What to work on: Give every line of text in the data below as one numbered list, leaving out blank lines and the pictures.
**** Working data
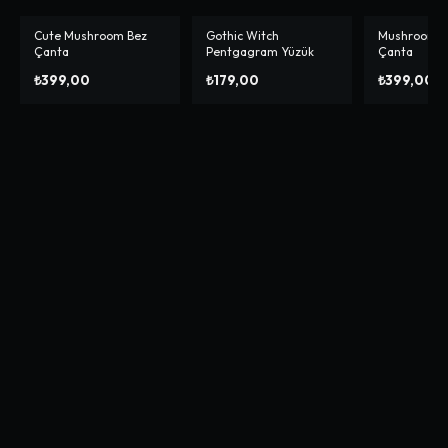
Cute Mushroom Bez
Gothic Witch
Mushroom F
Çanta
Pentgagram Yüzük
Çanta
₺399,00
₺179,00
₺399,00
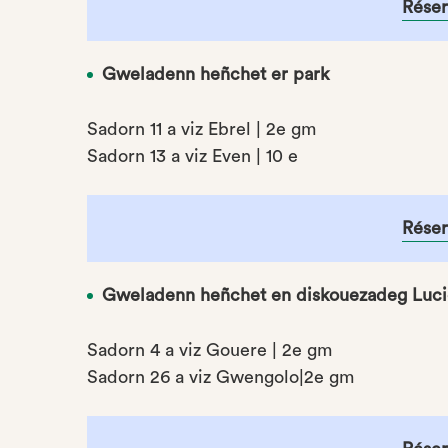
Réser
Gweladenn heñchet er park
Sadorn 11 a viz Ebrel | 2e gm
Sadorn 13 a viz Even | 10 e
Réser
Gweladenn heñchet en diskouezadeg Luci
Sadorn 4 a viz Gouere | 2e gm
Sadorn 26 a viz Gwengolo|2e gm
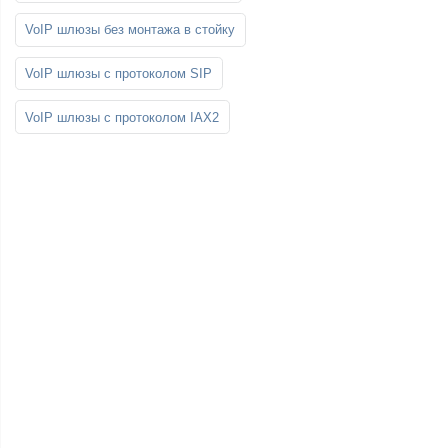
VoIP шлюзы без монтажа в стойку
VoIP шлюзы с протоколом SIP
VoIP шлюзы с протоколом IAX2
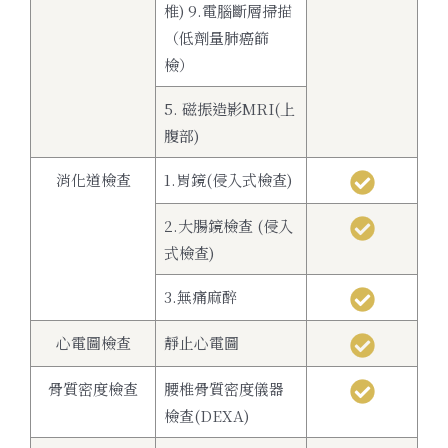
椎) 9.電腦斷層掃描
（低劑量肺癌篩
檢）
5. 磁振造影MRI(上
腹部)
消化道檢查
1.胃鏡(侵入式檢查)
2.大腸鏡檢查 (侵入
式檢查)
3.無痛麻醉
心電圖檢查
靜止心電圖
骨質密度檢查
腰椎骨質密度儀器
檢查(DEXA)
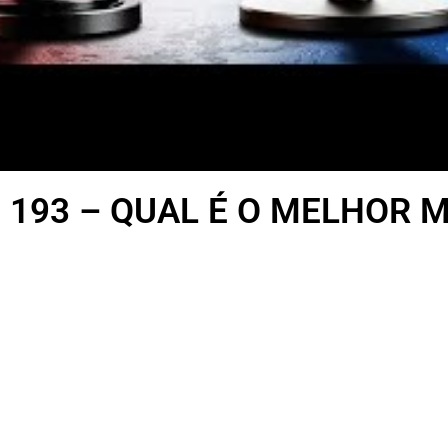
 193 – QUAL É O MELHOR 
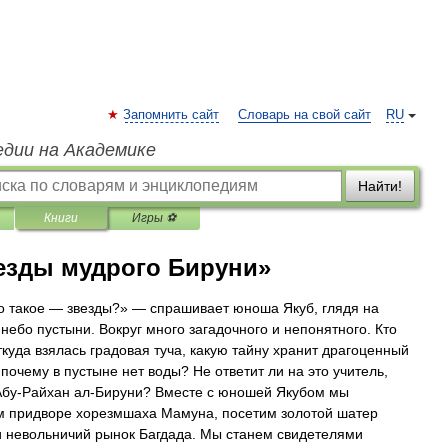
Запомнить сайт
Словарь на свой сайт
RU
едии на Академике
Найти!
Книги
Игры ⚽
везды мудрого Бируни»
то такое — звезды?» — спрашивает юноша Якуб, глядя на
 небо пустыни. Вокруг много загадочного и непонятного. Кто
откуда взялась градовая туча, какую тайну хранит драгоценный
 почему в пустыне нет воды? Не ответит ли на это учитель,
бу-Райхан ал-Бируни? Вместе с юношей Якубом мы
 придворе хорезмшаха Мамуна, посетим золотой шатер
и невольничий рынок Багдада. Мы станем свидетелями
********
Written response:
1. Cute Mushroom Bez
2. Gothic Witch
3. Mushroom F
4. Çanta
5. Pentgagram Yüzük
6. Çanta
7. ₺399,00
8. ₺179,00
9. ₺399,00
10. Réser
11. Gweladenn heñchet er park
12. Sadorn 11 a viz Ebrel | 2e gm
13. Sadorn 13 a viz Even | 10 e
14. Réser
15. Gweladenn heñchet en diskouezadeg Luci
16. Sadorn 4 a viz Gouere | 2e gm
17. Sadorn 26 a viz Gwengolo|2e gm
18. VoIP шлюзы без монтажа в стойку
19. VoIP шлюзы с протоколом SIP
20. VoIP шлюзы с протоколом IAX2
21. 椎) 9.電腦斷層掃描
22. （低劑量肺癌篩
23. 檢）
24. 5. 磁振造影MRI(上
25. 腹部)
26. 消化道檢查
27. 1.胃鏡(侵入式檢查)
28. 2.大腸鏡檢查 (侵入
29. 式檢查)
30. 3.無痛麻醉
31. 心電圖檢查
32. 靜止心電圖
33. 骨質密度檢查
34. 腰椎骨質密度儀器
35. 檢查(DEXA)
36.  193 – QUAL É O MELHOR 
37. Запомнить сайт
38. Словарь на свой сайт
39. RU
40. едии на Академике
41. Найти!
42. Книги
43. Игры ⚽
44. везды мудрого Бируни»
45. то такое — звезды?» — спрашивает юноша Якуб, глядя на
46.  небо пустыни. Вокруг много загадочного и непонятного. Кто
47. откуда взялась градовая туча, какую тайну хранит драгоценный
48.  почему в пустыне нет воды? Не ответит ли на это учитель,
49. бу-Райхан ал-Бируни? Вместе с юношей Якубом мы
50.  придворе хорезмшаха Мамуна, посетим золотой шатер
51. и невольничий рынок Багдада. Мы станем свидетелями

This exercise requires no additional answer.